I have data from two different sensors loaded into two separate vectors. These sensors measure the same acceleration and hence their pattern is the same. However, because of measurement noise, the values will be slightly different for both. Also, because of the different sampling frequency and delays etc, the length of one vector will be bigger than the length of the other.

My question is, how do I equate these two vectors. That is, I nee开发者_StackOverflowd to find the reading in vectorA that corresponds to a particular reading in vectorB. I tried to compare the extrema using the findpeaks() function, but I'm not sure how exactly to go about it.

Thanks!


There is no way to "match" them without the original sample rates. This is because the data is actually both the time and the magnitude. If you leave out the time you can't tell when the sample occurred and hence you can't know if it's different from the other that occurred(cause it might have occurred at a different time).

Now, if the data is relatively close you might be able to estimate the relative different in sample frequency and use that to resample but depending on the accuracy of your sampling it might not work well.

Can you assume that the sample rates are close and approximately constant?

What you are looking to do is minimize the function

int(||f(r*t) - g(t)||^2) over r.

Essentially scaling f's time axis until it "matches" g's. If the same rate is not constant then r is a function of t. This makes the problem intractable since the min is likely not to be unique(although with some minimum bounded variation of r it might).

For example, what you can do is compute that expression for various r and attempt to find a minimum for some range of r.
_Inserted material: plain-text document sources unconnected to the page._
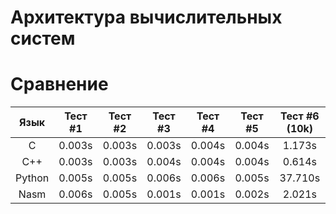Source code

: # Архитектура вычислительных систем

# Сравнение
| Язык           | Тест #1        | Тест #2        | Тест #3        | Тест #4        | Тест #5        | Тест #6 (10k)  |
|     :---:      |     :---:      |     :---:      |     :---:      |     :---:      |     :---:      |     :---:      |
| C              |    0.003s      |    0.003s      |    0.003s      |    0.004s      |    0.004s      |     1.173s     |
| C++            |    0.003s      |    0.003s      |    0.004s      |    0.004s      |    0.004s      |     0.614s     |
| Python         |    0.005s      |    0.005s      |    0.006s      |    0.006s      |    0.005s      |     37.710s    |
| Nasm           |    0.006s      |    0.005s      |    0.001s      |    0.001s      |    0.002s      |     2.021s     |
If the expression is not within some bound you can reject it as "matching".

You can get more advanced such as using a Kalman filter to attempt to narrow down the result even more.

It's really going to depend on how accurate your data is and how accurate you want your result(is a false positive going to kill anyone?).

Because you say it's suppose to be the same data you do have a starting point ans this should get you a unique r in the minimization problem above. You're going to have to assume that the sample rate is approximately constant though(or adapt the minimization problem).

Maybe the better way is to try to get the sampling rate/time points instead? (then the matter becomes almost trivial).


Assuming you can collect some data, you could calibrate for the sampling frequencies of both sensors. For two accelerometers, that could mean doing something strange like taping the phone to the inside wall of a bucket, then rolling it along the floor. If you look at the resulting data, you should have a correlated signal from both sensors. Taking FFT's of both sets of sensor data will allow you to see how the sampling rates can be matched. The offset in period could be accounted for by having a sudden acceleration event, like dropping the phone onto a pillow or folded blanket.

Once the sampling frequencies of the two sensors are calibrated, then you can interpolate between the two of them to have matched vectors. Unfortunately, this won't help if the sensors are initialized in arbitrary ways relative to each other. In a multitasking OS with independent peripherals, this approach might not be very fruitful for getting the offset between the two traces. But it should at least help you to know what the sampling rates of each sensor. If the signals are resampled to the same rate, then taking a convolution (as suggested above) should allow you to determine the offset in real-time from collected data.